*ASSIGNED TASK*
Nothing beyond the line containing "middle mcp: (102, 144)" should be printed; print each line exactly from the first line of the listing below through it.

*RECORDS SHOWN*
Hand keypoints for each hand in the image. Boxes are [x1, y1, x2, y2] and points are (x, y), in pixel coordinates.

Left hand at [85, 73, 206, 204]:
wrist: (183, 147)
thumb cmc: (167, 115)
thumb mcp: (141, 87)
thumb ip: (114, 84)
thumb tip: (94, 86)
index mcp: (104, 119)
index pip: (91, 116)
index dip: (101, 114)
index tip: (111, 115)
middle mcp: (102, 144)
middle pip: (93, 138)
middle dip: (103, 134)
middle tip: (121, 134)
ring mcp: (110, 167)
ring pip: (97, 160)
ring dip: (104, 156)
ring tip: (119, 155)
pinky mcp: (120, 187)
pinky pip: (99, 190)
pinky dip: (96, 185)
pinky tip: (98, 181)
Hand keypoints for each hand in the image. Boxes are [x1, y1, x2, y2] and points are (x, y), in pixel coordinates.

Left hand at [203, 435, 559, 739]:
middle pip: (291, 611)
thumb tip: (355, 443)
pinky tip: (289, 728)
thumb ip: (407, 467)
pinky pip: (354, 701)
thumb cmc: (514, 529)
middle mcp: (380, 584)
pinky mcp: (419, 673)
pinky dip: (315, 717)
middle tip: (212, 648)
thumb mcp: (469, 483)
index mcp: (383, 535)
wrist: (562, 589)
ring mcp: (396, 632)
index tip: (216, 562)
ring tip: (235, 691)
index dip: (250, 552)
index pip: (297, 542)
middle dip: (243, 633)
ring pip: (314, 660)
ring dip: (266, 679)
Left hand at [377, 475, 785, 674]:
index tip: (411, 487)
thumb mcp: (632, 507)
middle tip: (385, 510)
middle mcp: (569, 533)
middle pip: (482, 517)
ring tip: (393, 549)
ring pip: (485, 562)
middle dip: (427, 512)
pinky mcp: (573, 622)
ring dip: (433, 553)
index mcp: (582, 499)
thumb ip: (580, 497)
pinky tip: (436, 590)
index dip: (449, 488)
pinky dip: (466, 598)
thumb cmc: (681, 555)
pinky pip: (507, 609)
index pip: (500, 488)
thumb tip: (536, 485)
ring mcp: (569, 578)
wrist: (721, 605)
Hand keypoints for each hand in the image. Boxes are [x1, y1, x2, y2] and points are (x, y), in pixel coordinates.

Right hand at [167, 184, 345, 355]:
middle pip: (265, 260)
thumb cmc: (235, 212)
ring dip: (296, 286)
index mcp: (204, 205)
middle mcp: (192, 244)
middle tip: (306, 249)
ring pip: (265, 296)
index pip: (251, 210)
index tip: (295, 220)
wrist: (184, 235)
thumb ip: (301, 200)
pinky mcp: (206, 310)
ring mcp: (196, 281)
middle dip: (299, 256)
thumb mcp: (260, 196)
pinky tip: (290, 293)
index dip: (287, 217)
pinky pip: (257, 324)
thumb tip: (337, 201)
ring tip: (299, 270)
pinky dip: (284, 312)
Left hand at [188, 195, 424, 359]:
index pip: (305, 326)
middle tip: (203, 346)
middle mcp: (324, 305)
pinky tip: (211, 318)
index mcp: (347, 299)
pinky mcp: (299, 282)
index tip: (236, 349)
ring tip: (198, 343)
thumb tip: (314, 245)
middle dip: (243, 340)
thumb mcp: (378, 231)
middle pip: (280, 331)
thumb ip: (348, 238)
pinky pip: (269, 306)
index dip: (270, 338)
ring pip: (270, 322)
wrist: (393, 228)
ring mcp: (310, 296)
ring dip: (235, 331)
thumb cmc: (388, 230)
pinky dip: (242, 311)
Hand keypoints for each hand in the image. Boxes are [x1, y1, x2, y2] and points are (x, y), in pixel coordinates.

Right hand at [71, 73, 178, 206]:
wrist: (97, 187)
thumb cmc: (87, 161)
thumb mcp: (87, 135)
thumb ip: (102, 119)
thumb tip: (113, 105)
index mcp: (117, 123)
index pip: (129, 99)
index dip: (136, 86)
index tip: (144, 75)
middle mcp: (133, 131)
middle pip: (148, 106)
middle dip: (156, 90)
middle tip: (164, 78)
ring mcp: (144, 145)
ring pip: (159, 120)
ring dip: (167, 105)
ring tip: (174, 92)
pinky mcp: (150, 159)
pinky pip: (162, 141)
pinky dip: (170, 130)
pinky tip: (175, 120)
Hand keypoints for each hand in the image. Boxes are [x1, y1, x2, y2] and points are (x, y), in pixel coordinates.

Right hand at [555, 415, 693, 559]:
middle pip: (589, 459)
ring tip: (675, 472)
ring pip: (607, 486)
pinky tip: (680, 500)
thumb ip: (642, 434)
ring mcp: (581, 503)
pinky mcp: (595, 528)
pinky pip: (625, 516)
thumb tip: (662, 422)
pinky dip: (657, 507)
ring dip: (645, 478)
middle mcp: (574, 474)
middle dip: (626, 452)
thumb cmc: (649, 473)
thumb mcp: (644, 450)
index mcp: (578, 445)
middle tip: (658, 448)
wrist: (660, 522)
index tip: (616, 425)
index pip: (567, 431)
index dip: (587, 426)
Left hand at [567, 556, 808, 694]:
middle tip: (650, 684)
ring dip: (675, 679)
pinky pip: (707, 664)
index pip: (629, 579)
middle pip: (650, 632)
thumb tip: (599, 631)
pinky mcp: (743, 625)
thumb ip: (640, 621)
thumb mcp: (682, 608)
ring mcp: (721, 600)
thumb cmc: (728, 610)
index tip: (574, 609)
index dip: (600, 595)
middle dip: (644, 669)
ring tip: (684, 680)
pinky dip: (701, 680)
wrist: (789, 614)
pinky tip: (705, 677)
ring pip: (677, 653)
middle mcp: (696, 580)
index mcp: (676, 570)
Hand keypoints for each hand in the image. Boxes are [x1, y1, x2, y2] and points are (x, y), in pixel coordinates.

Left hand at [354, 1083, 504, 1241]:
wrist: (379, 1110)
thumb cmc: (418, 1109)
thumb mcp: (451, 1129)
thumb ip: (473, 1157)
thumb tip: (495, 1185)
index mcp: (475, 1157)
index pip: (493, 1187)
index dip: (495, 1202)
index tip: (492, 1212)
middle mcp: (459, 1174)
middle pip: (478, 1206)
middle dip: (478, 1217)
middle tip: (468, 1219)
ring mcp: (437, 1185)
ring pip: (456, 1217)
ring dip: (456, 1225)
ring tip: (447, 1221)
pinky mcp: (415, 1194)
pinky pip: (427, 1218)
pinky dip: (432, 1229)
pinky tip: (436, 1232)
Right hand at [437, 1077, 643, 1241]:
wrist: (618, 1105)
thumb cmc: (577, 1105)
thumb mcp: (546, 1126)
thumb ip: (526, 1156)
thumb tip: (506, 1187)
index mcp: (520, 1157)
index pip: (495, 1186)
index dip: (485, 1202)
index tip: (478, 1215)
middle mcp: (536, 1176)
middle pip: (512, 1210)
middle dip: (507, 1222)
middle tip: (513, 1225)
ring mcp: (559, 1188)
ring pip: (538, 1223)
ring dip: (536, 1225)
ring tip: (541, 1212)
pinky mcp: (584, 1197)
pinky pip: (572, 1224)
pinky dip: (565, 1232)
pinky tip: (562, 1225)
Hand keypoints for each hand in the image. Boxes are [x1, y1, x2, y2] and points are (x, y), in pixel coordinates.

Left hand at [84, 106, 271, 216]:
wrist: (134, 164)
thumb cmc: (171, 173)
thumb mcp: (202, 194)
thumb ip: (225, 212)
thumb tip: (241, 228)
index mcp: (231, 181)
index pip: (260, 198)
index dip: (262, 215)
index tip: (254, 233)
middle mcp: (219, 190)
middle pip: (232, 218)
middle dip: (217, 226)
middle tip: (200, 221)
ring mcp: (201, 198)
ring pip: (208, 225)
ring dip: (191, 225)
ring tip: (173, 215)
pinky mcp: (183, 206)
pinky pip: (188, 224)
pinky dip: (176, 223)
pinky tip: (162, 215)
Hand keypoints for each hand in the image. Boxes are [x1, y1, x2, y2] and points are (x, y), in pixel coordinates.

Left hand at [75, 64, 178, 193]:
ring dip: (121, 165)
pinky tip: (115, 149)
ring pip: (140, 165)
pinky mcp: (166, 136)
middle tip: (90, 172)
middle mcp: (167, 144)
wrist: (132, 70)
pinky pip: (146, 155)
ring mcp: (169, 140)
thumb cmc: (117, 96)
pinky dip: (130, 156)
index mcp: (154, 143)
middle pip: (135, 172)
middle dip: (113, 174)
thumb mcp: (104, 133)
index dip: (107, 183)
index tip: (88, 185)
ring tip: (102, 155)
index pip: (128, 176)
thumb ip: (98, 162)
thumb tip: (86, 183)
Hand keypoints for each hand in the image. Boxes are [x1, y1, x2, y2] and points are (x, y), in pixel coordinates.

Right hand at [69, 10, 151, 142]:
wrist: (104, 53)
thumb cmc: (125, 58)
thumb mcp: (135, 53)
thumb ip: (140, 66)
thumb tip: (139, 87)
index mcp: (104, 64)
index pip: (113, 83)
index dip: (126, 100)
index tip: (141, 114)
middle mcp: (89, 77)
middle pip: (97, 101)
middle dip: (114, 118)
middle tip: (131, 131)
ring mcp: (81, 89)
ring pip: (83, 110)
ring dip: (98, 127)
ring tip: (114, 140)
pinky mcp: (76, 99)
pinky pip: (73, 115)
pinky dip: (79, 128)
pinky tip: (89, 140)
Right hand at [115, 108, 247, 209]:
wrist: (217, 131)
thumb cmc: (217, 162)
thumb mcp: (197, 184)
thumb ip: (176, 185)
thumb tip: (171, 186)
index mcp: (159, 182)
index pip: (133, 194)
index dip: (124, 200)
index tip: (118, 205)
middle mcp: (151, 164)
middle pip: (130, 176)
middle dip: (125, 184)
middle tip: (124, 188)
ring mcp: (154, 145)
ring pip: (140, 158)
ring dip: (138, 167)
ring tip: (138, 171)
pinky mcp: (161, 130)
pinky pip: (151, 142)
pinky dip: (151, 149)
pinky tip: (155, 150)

*OUTPUT OF THE EXERCISE*
Hand keypoints for each hand in the image. Boxes are [x1, y1, x2, y2] and points are (x, y), in pixel coordinates.

Left hand at [85, 73, 206, 204]:
wrist: (183, 147)
thumb cmc: (167, 115)
thumb mcp: (141, 87)
thumb ip: (114, 84)
thumb tip: (94, 86)
index mcp: (104, 119)
index pip: (91, 116)
index dip: (101, 114)
index tip: (111, 115)
middle mcp: (102, 144)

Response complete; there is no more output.